Your assignment → Each of the entries should be output exactly, with nothing left out.

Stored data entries
- Opening Delimiter -

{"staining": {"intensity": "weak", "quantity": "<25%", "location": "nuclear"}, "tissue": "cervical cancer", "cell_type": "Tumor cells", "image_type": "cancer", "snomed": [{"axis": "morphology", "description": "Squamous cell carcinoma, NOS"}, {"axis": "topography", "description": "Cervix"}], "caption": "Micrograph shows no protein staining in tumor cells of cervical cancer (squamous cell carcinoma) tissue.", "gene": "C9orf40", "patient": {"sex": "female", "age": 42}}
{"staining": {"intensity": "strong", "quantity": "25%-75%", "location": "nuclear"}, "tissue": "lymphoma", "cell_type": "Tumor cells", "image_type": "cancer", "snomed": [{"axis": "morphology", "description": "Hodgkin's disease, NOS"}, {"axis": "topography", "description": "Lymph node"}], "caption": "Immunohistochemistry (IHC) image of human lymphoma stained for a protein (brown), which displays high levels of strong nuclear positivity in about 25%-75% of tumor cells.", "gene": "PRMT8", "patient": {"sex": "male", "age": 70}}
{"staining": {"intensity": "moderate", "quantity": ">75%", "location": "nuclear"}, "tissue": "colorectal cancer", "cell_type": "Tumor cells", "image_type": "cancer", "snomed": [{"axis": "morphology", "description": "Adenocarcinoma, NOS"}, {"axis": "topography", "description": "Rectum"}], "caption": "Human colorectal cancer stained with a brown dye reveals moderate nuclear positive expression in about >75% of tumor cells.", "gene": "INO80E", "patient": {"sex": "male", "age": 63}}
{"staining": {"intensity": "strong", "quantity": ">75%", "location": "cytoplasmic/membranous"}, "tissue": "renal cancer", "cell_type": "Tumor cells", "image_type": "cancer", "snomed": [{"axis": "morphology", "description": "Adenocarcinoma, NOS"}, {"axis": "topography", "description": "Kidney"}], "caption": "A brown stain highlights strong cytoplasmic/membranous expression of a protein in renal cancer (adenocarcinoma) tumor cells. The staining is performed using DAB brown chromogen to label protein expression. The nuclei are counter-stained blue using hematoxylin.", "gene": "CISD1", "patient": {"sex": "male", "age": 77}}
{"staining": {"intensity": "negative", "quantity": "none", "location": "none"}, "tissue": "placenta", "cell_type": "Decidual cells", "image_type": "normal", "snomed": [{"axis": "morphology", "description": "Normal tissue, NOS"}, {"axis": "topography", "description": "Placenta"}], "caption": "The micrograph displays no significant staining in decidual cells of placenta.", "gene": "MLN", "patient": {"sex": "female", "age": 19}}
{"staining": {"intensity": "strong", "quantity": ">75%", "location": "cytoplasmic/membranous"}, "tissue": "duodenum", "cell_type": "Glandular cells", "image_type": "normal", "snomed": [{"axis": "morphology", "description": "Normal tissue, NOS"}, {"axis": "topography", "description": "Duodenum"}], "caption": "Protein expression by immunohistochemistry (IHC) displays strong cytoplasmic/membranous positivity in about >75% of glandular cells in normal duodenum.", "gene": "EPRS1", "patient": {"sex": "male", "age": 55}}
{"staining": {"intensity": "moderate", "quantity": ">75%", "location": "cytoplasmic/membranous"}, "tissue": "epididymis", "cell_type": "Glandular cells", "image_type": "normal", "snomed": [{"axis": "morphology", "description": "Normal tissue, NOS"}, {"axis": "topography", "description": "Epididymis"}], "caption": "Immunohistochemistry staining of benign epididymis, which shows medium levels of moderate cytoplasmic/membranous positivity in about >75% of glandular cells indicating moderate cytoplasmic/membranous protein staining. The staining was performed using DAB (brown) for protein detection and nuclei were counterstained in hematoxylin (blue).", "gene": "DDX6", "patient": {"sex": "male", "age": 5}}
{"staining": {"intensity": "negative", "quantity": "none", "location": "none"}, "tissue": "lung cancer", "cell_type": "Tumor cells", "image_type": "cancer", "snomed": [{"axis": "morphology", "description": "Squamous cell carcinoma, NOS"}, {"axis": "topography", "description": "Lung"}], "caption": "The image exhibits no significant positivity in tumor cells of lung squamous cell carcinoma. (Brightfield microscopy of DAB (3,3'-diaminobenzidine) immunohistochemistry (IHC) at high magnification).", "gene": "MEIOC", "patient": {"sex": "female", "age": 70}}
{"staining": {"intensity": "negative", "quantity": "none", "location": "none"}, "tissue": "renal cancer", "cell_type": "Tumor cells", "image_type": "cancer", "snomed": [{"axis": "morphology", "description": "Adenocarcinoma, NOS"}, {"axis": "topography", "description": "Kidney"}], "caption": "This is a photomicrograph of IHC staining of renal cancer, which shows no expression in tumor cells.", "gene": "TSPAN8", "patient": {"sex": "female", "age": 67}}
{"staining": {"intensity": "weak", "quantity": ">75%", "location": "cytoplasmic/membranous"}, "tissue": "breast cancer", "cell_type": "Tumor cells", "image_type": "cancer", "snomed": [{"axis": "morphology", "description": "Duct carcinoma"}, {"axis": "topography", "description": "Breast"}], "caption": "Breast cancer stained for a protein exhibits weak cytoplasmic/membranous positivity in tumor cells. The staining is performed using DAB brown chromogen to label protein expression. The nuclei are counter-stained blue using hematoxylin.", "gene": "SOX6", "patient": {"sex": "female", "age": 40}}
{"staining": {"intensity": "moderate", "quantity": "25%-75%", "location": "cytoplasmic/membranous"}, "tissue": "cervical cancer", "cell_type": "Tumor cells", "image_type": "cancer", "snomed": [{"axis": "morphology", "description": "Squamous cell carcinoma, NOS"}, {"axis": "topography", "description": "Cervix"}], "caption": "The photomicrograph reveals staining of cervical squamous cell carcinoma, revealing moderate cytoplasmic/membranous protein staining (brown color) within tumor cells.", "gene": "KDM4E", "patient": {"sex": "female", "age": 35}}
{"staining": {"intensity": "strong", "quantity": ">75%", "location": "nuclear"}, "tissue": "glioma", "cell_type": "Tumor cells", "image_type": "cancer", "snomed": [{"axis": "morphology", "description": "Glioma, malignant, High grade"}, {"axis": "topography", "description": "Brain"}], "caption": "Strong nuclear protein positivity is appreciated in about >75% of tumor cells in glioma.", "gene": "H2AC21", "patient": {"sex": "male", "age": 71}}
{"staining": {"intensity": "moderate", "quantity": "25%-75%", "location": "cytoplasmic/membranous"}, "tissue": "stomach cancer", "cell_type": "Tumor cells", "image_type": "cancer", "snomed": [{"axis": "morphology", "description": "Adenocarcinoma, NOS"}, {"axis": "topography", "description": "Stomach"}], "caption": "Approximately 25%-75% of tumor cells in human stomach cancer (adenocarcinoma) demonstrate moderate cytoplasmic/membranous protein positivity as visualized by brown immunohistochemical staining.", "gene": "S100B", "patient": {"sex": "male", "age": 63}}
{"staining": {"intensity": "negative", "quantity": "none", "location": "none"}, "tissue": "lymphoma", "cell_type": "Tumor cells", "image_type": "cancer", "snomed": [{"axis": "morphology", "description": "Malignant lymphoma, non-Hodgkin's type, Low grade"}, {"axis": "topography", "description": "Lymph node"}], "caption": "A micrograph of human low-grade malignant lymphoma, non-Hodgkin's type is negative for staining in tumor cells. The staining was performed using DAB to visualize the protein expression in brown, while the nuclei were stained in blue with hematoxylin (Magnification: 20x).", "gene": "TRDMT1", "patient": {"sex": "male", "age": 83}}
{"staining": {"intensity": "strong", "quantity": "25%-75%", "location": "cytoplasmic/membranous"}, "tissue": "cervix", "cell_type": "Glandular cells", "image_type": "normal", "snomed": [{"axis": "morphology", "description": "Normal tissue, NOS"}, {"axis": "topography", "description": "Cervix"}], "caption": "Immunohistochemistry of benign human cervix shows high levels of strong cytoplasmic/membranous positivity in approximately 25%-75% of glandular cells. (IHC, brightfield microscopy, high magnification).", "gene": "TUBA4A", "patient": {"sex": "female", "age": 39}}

- Closing Delimiter -

Your response →
{"staining": {"intensity": "weak", "quantity": "<25%", "location": "nuclear"}, "tissue": "cervical cancer", "cell_type": "Tumor cells", "image_type": "cancer", "snomed": [{"axis": "morphology", "description": "Squamous cell carcinoma, NOS"}, {"axis": "topography", "description": "Cervix"}], "caption": "Micrograph shows no protein staining in tumor cells of cervical cancer (squamous cell carcinoma) tissue.", "gene": "C9orf40", "patient": {"sex": "female", "age": 42}}
{"staining": {"intensity": "strong", "quantity": "25%-75%", "location": "nuclear"}, "tissue": "lymphoma", "cell_type": "Tumor cells", "image_type": "cancer", "snomed": [{"axis": "morphology", "description": "Hodgkin's disease, NOS"}, {"axis": "topography", "description": "Lymph node"}], "caption": "Immunohistochemistry (IHC) image of human lymphoma stained for a protein (brown), which displays high levels of strong nuclear positivity in about 25%-75% of tumor cells.", "gene": "PRMT8", "patient": {"sex": "male", "age": 70}}
{"staining": {"intensity": "moderate", "quantity": ">75%", "location": "nuclear"}, "tissue": "colorectal cancer", "cell_type": "Tumor cells", "image_type": "cancer", "snomed": [{"axis": "morphology", "description": "Adenocarcinoma, NOS"}, {"axis": "topography", "description": "Rectum"}], "caption": "Human colorectal cancer stained with a brown dye reveals moderate nuclear positive expression in about >75% of tumor cells.", "gene": "INO80E", "patient": {"sex": "male", "age": 63}}
{"staining": {"intensity": "strong", "quantity": ">75%", "location": "cytoplasmic/membranous"}, "tissue": "renal cancer", "cell_type": "Tumor cells", "image_type": "cancer", "snomed": [{"axis": "morphology", "description": "Adenocarcinoma, NOS"}, {"axis": "topography", "description": "Kidney"}], "caption": "A brown stain highlights strong cytoplasmic/membranous expression of a protein in renal cancer (adenocarcinoma) tumor cells. The staining is performed using DAB brown chromogen to label protein expression. The nuclei are counter-stained blue using hematoxylin.", "gene": "CISD1", "patient": {"sex": "male", "age": 77}}
{"staining": {"intensity": "negative", "quantity": "none", "location": "none"}, "tissue": "placenta", "cell_type": "Decidual cells", "image_type": "normal", "snomed": [{"axis": "morphology", "description": "Normal tissue, NOS"}, {"axis": "topography", "description": "Placenta"}], "caption": "The micrograph displays no significant staining in decidual cells of placenta.", "gene": "MLN", "patient": {"sex": "female", "age": 19}}
{"staining": {"intensity": "strong", "quantity": ">75%", "location": "cytoplasmic/membranous"}, "tissue": "duodenum", "cell_type": "Glandular cells", "image_type": "normal", "snomed": [{"axis": "morphology", "description": "Normal tissue, NOS"}, {"axis": "topography", "description": "Duodenum"}], "caption": "Protein expression by immunohistochemistry (IHC) displays strong cytoplasmic/membranous positivity in about >75% of glandular cells in normal duodenum.", "gene": "EPRS1", "patient": {"sex": "male", "age": 55}}
{"staining": {"intensity": "moderate", "quantity": ">75%", "location": "cytoplasmic/membranous"}, "tissue": "epididymis", "cell_type": "Glandular cells", "image_type": "normal", "snomed": [{"axis": "morphology", "description": "Normal tissue, NOS"}, {"axis": "topography", "description": "Epididymis"}], "caption": "Immunohistochemistry staining of benign epididymis, which shows medium levels of moderate cytoplasmic/membranous positivity in about >75% of glandular cells indicating moderate cytoplasmic/membranous protein staining. The staining was performed using DAB (brown) for protein detection and nuclei were counterstained in hematoxylin (blue).", "gene": "DDX6", "patient": {"sex": "male", "age": 5}}
{"staining": {"intensity": "negative", "quantity": "none", "location": "none"}, "tissue": "lung cancer", "cell_type": "Tumor cells", "image_type": "cancer", "snomed": [{"axis": "morphology", "description": "Squamous cell carcinoma, NOS"}, {"axis": "topography", "description": "Lung"}], "caption": "The image exhibits no significant positivity in tumor cells of lung squamous cell carcinoma. (Brightfield microscopy of DAB (3,3'-diaminobenzidine) immunohistochemistry (IHC) at high magnification).", "gene": "MEIOC", "patient": {"sex": "female", "age": 70}}
{"staining": {"intensity": "negative", "quantity": "none", "location": "none"}, "tissue": "renal cancer", "cell_type": "Tumor cells", "image_type": "cancer", "snomed": [{"axis": "morphology", "description": "Adenocarcinoma, NOS"}, {"axis": "topography", "description": "Kidney"}], "caption": "This is a photomicrograph of IHC staining of renal cancer, which shows no expression in tumor cells.", "gene": "TSPAN8", "patient": {"sex": "female", "age": 67}}
{"staining": {"intensity": "weak", "quantity": ">75%", "location": "cytoplasmic/membranous"}, "tissue": "breast cancer", "cell_type": "Tumor cells", "image_type": "cancer", "snomed": [{"axis": "morphology", "description": "Duct carcinoma"}, {"axis": "topography", "description": "Breast"}], "caption": "Breast cancer stained for a protein exhibits weak cytoplasmic/membranous positivity in tumor cells. The staining is performed using DAB brown chromogen to label protein expression. The nuclei are counter-stained blue using hematoxylin.", "gene": "SOX6", "patient": {"sex": "female", "age": 40}}
{"staining": {"intensity": "moderate", "quantity": "25%-75%", "location": "cytoplasmic/membranous"}, "tissue": "cervical cancer", "cell_type": "Tumor cells", "image_type": "cancer", "snomed": [{"axis": "morphology", "description": "Squamous cell carcinoma, NOS"}, {"axis": "topography", "description": "Cervix"}], "caption": "The photomicrograph reveals staining of cervical squamous cell carcinoma, revealing moderate cytoplasmic/membranous protein staining (brown color) within tumor cells.", "gene": "KDM4E", "patient": {"sex": "female", "age": 35}}
{"staining": {"intensity": "strong", "quantity": ">75%", "location": "nuclear"}, "tissue": "glioma", "cell_type": "Tumor cells", "image_type": "cancer", "snomed": [{"axis": "morphology", "description": "Glioma, malignant, High grade"}, {"axis": "topography", "description": "Brain"}], "caption": "Strong nuclear protein positivity is appreciated in about >75% of tumor cells in glioma.", "gene": "H2AC21", "patient": {"sex": "male", "age": 71}}
{"staining": {"intensity": "moderate", "quantity": "25%-75%", "location": "cytoplasmic/membranous"}, "tissue": "stomach cancer", "cell_type": "Tumor cells", "image_type": "cancer", "snomed": [{"axis": "morphology", "description": "Adenocarcinoma, NOS"}, {"axis": "topography", "description": "Stomach"}], "caption": "Approximately 25%-75% of tumor cells in human stomach cancer (adenocarcinoma) demonstrate moderate cytoplasmic/membranous protein positivity as visualized by brown immunohistochemical staining.", "gene": "S100B", "patient": {"sex": "male", "age": 63}}
{"staining": {"intensity": "negative", "quantity": "none", "location": "none"}, "tissue": "lymphoma", "cell_type": "Tumor cells", "image_type": "cancer", "snomed": [{"axis": "morphology", "description": "Malignant lymphoma, non-Hodgkin's type, Low grade"}, {"axis": "topography", "description": "Lymph node"}], "caption": "A micrograph of human low-grade malignant lymphoma, non-Hodgkin's type is negative for staining in tumor cells. The staining was performed using DAB to visualize the protein expression in brown, while the nuclei were stained in blue with hematoxylin (Magnification: 20x).", "gene": "TRDMT1", "patient": {"sex": "male", "age": 83}}
{"staining": {"intensity": "strong", "quantity": "25%-75%", "location": "cytoplasmic/membranous"}, "tissue": "cervix", "cell_type": "Glandular cells", "image_type": "normal", "snomed": [{"axis": "morphology", "description": "Normal tissue, NOS"}, {"axis": "topography", "description": "Cervix"}], "caption": "Immunohistochemistry of benign human cervix shows high levels of strong cytoplasmic/membranous positivity in approximately 25%-75% of glandular cells. (IHC, brightfield microscopy, high magnification).", "gene": "TUBA4A", "patient": {"sex": "female", "age": 39}}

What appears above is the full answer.